Der Grünen-Abgeordnete Joseph („Joschka“) Fischer (geb. 1948) wird von Ministerpräsident Holger Börner (1931–2006; SPD) zum neuen Staatsminister für Umwelt und Energie vereidigt. Zuvor hatte sich die SPD mit der Umweltpartei auf die Bildung einer gemeinsamen Regierungskoalition verständigt. Es ist bundesweit das erste rot-grüne Bündnis auf Landesebene. Fischer sorgt bei seiner Vereidigung (als erster Politiker der GRÜNEN, der in Deutschland ein Ministeramt erhält) durch seine Garderobe für einiges Aufsehen: in (eigens für diesen Anlass gekauften) Turnschuhen und im groben Tweed-Sakko wird der rebellische Auftritt legendär und verfestigt sich über Jahrzehnte hinweg im öffentlichen Bewusstsein.

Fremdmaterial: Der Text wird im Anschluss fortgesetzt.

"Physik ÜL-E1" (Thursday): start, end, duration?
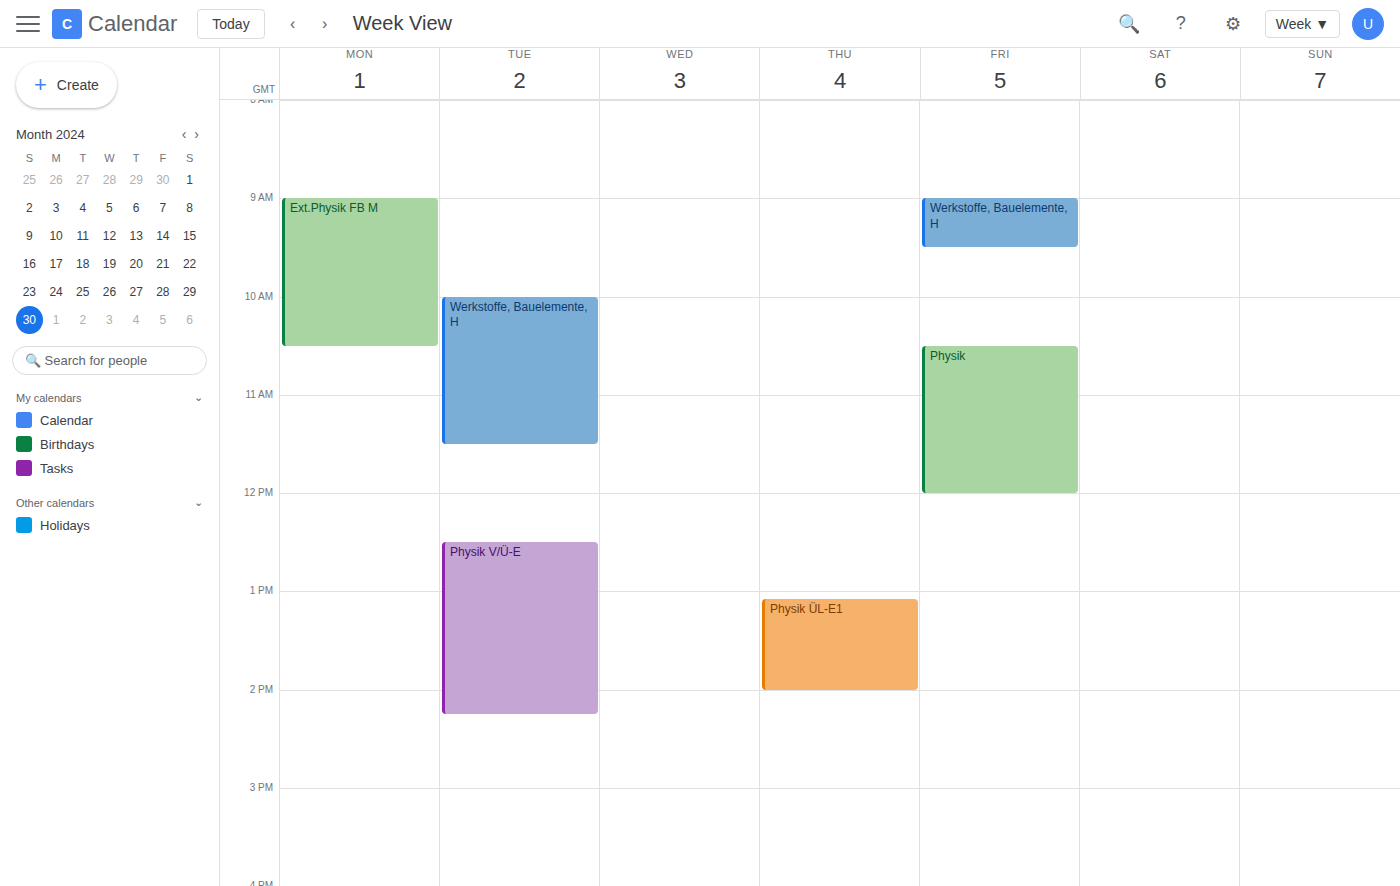
1:05 PM to 2:00 PM, 55 minutes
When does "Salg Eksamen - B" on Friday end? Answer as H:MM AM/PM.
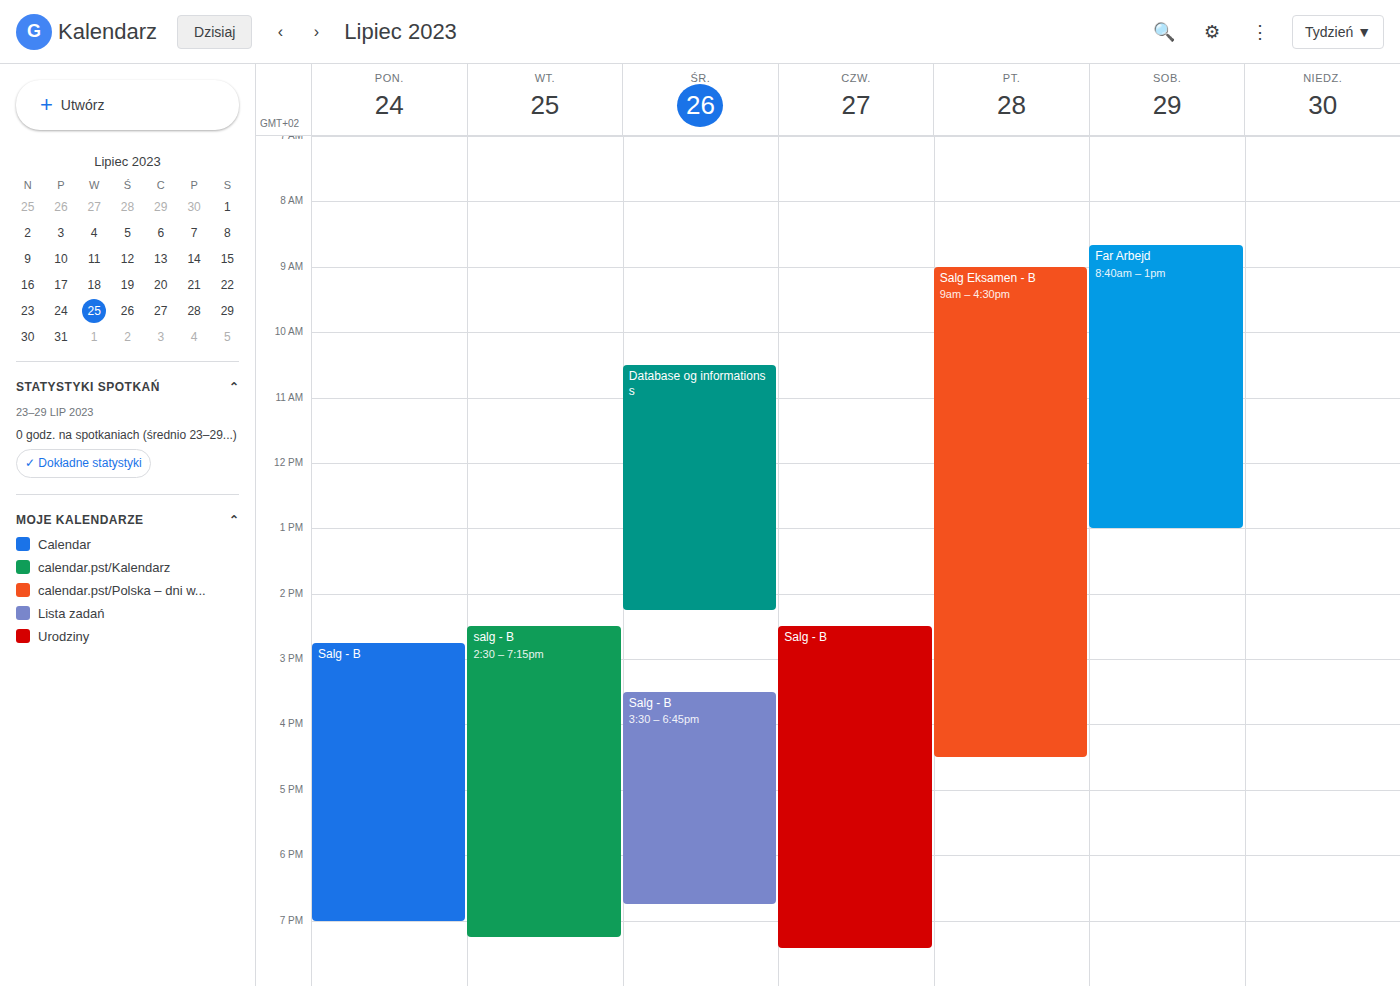
4:30 PM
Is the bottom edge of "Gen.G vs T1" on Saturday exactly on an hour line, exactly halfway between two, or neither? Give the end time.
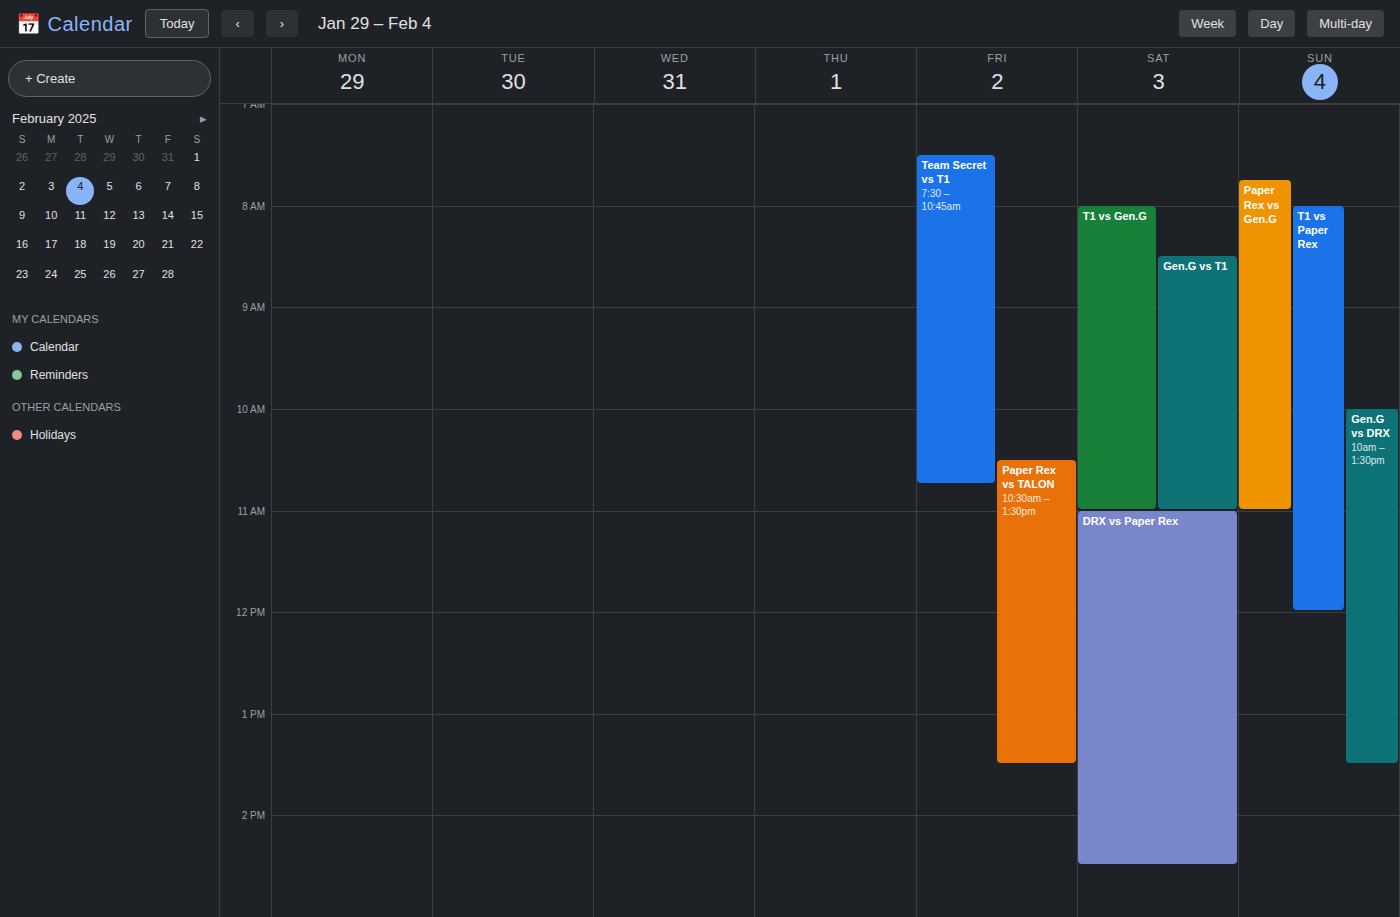
11:00 AM -- exactly on the 11 AM line.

Erste Gratulanten nach vollzogener Vereidigung sind der zum Sozialminister zurück-„degradierte“ Armin Clauss (geb. 1938; SPD) und der hessische Staatsminister für Wirtschaft und Technik, Ulrich Steger (geb. 1943; SPD).

Wenig erbaut reagieren die Mandatsträger der CDU- und der FDP-Fraktion auf die Weihnachtssterne in Blumentöpfen, die von Abgeordneten der GRÜNEN dorthin gestellt worden waren: schnell verschwindet in respektloser Konsequenz der freundlich gemeinte Weihnachtsschmuck von den Bänken. Ein für Fischer in vermutlich mühevoller Handarbeit gefertigtes Antrittsgeschenk der Freien Demokraten wird dagegen vom Adressaten ebenfalls geflissentlich ignoriert: ein aus Dachlatten zusammen gezimmerter Stuhl „aus ungehobeltem und ungeschliffenem Holz“, so, wie es nach den Worten der FDP-Abgeordneten Ruth Wagner (geb. 1940), zu Fischer passe. Landtagspräsident Erwin Lang (1924–2020; SPD) lässt das Präsent nach kurzer Inaugenscheinnahme entfernen.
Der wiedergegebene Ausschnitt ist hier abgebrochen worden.